*TO BE DONE*.
Return word for word the lines of the records below, from the line containing "pose: elev=287.6 azim=117.4" through the line containing "Dot at: (306, 257)", including both of those lines. Leave the pictures out of your answer.

*INPUT ROWS*.
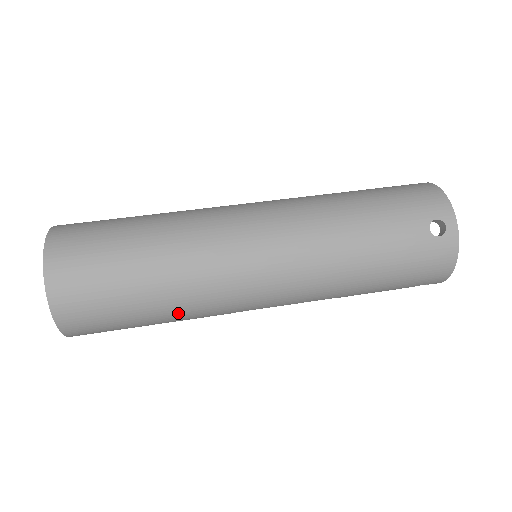
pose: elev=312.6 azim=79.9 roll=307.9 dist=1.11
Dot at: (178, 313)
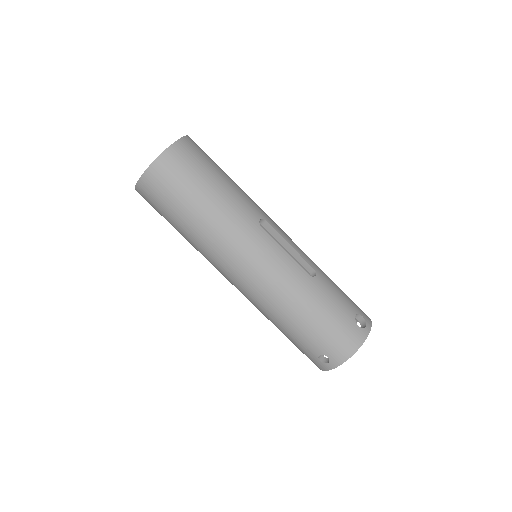
Dot at: occluded
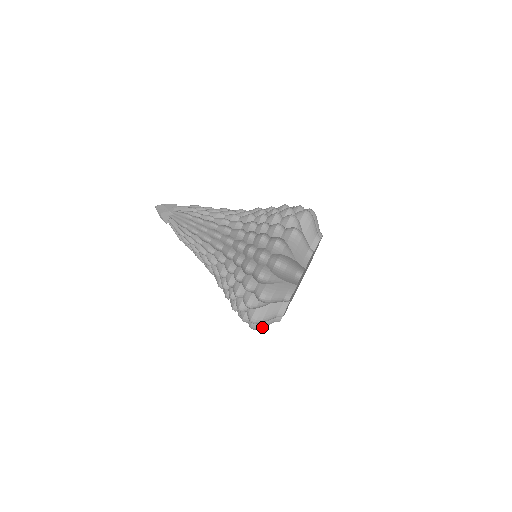
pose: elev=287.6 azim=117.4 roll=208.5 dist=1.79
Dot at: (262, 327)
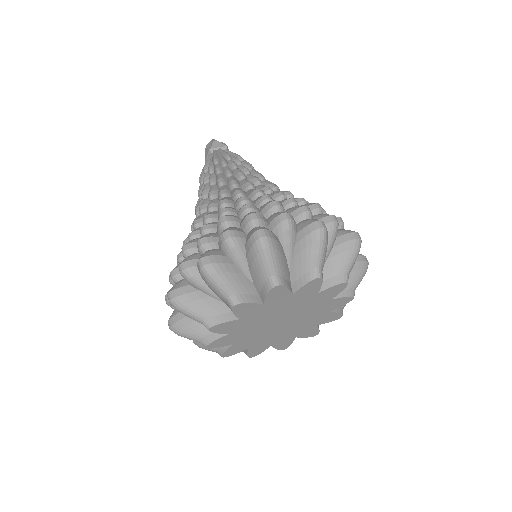
Dot at: (201, 347)
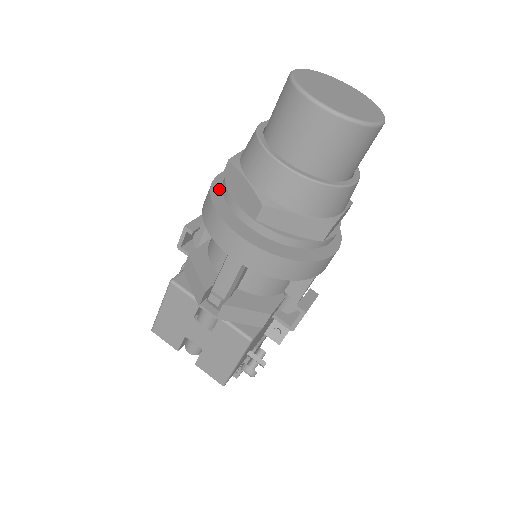
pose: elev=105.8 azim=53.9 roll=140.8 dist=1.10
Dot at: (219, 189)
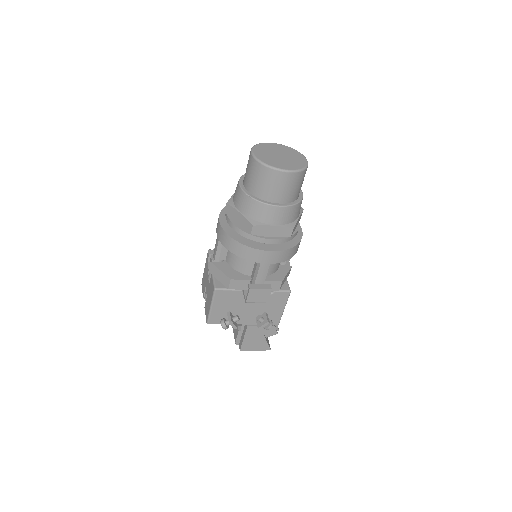
Dot at: occluded
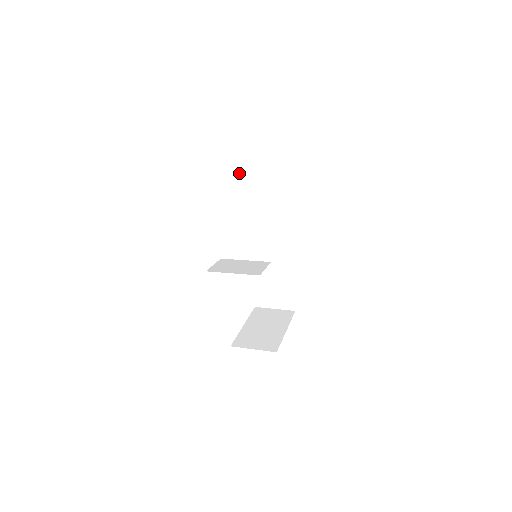
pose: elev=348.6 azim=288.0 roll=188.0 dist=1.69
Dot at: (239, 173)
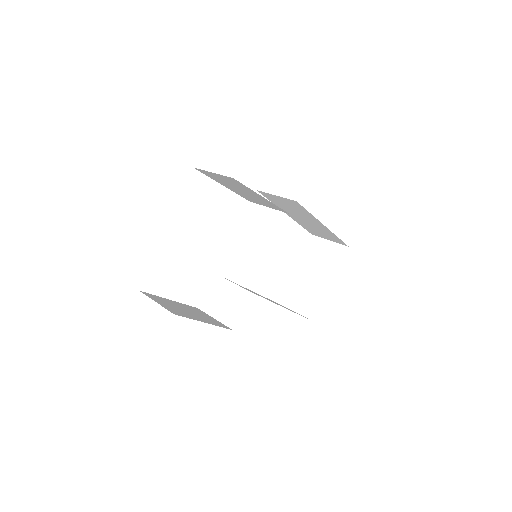
Dot at: (203, 173)
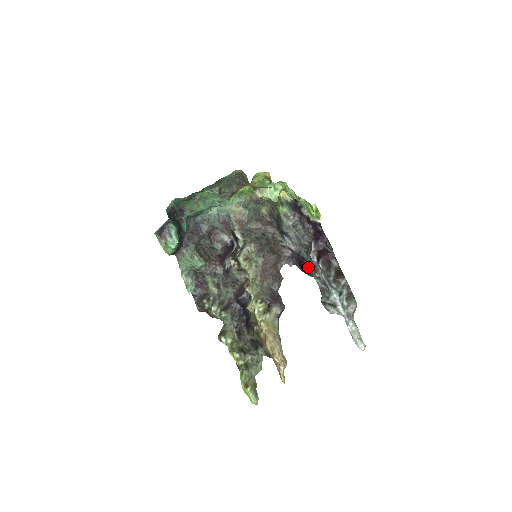
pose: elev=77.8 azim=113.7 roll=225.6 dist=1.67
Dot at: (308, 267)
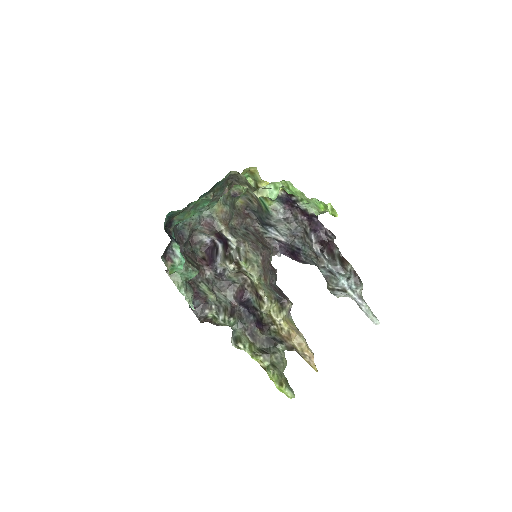
Dot at: (306, 257)
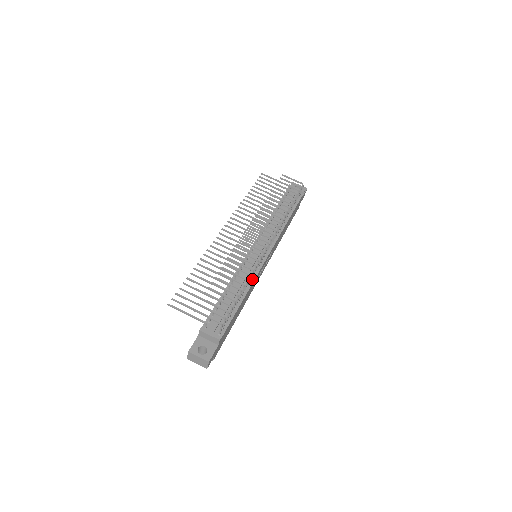
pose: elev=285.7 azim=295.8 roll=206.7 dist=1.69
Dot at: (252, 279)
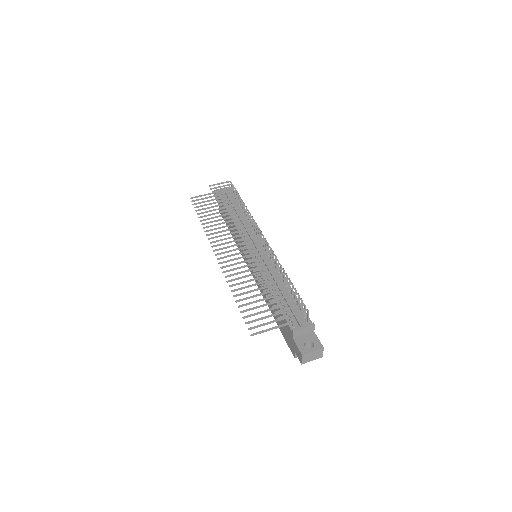
Dot at: occluded
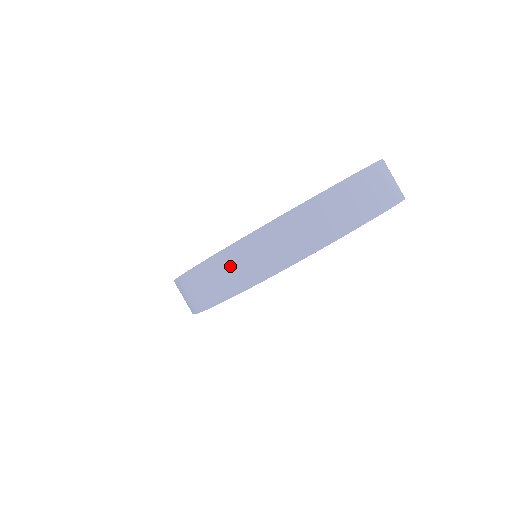
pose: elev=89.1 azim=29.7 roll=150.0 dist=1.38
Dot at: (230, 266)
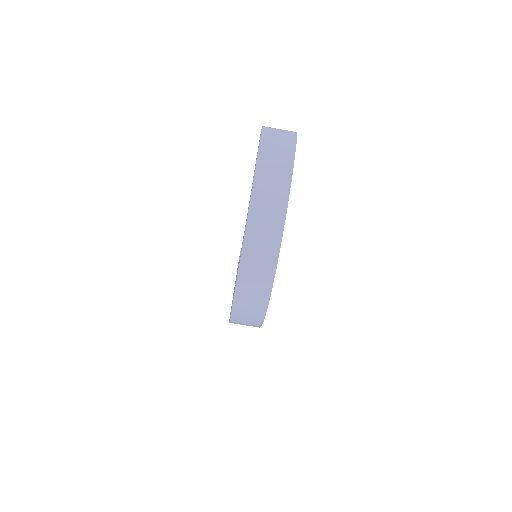
Dot at: (253, 270)
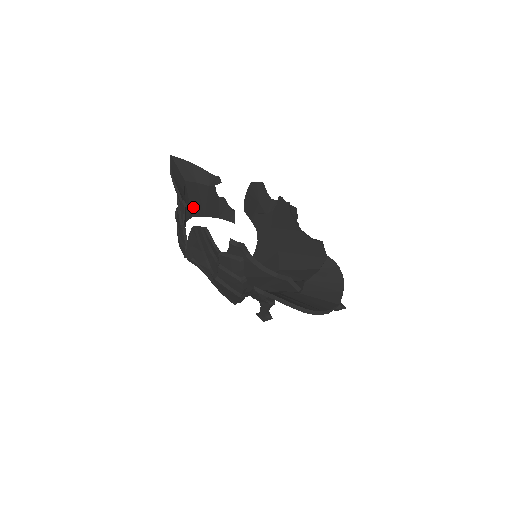
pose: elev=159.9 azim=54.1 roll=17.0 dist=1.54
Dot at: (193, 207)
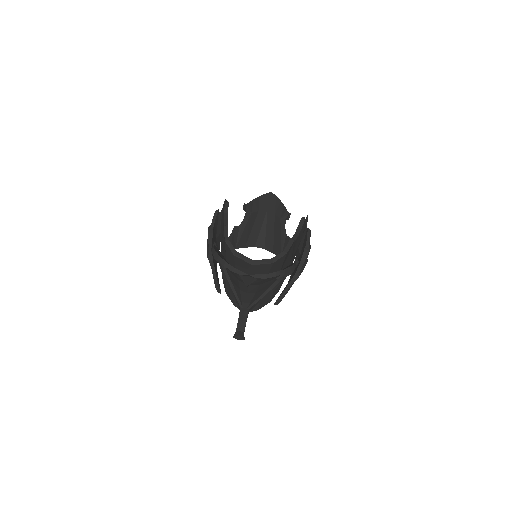
Dot at: (267, 239)
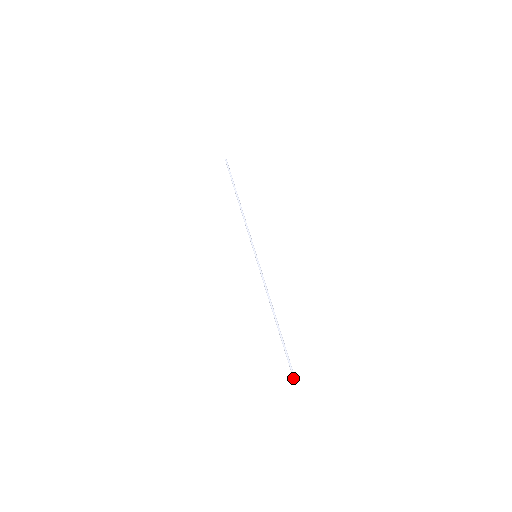
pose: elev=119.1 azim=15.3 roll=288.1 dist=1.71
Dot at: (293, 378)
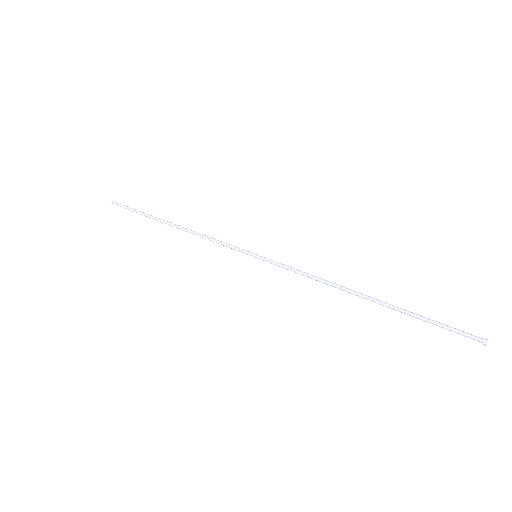
Dot at: (480, 338)
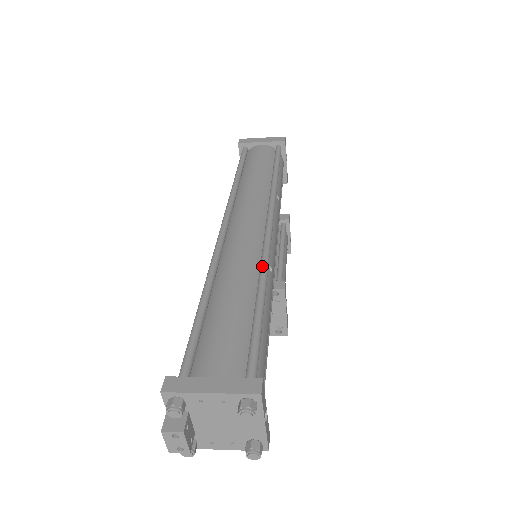
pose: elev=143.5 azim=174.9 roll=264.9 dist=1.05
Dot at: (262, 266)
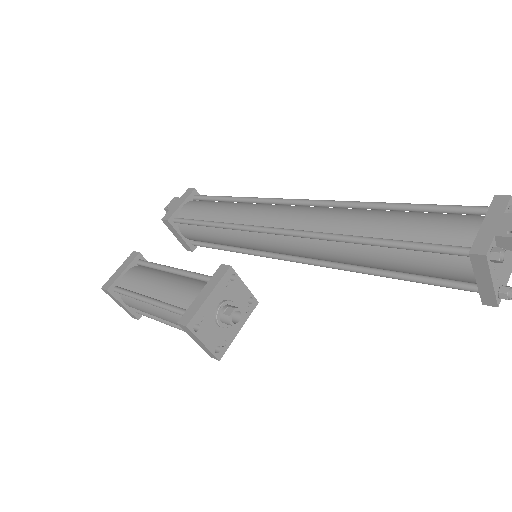
Dot at: occluded
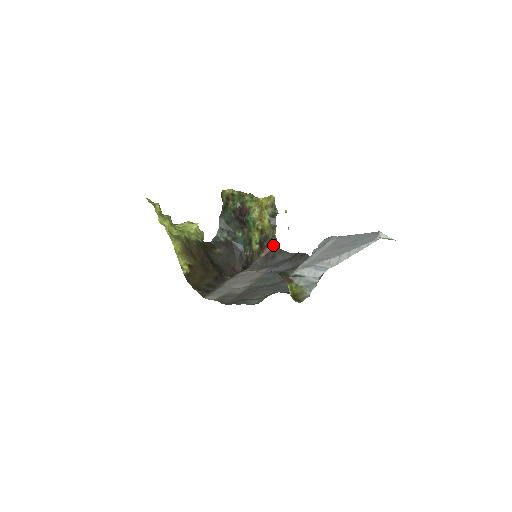
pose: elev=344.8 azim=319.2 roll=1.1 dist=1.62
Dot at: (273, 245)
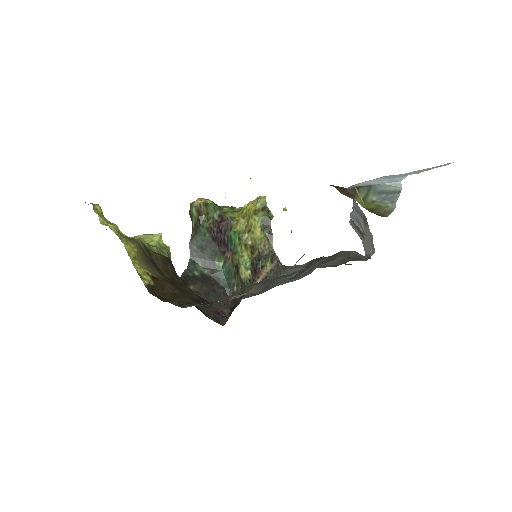
Dot at: (272, 263)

*ANSWER TO THE TASK*.
pose: elev=287.6 azim=117.4 roll=208.5 dist=1.79
Dot at: (262, 327)
Dot at: (201, 347)
pose: elev=105.8 azim=53.9 roll=140.8 dist=1.10
Dot at: (219, 189)
Dot at: occluded
pose: elev=348.6 azim=288.0 roll=188.0 dist=1.69
Dot at: (239, 173)
Dot at: (203, 173)
pose: elev=77.8 azim=113.7 roll=225.6 dist=1.67
Dot at: (308, 267)
Dot at: (306, 257)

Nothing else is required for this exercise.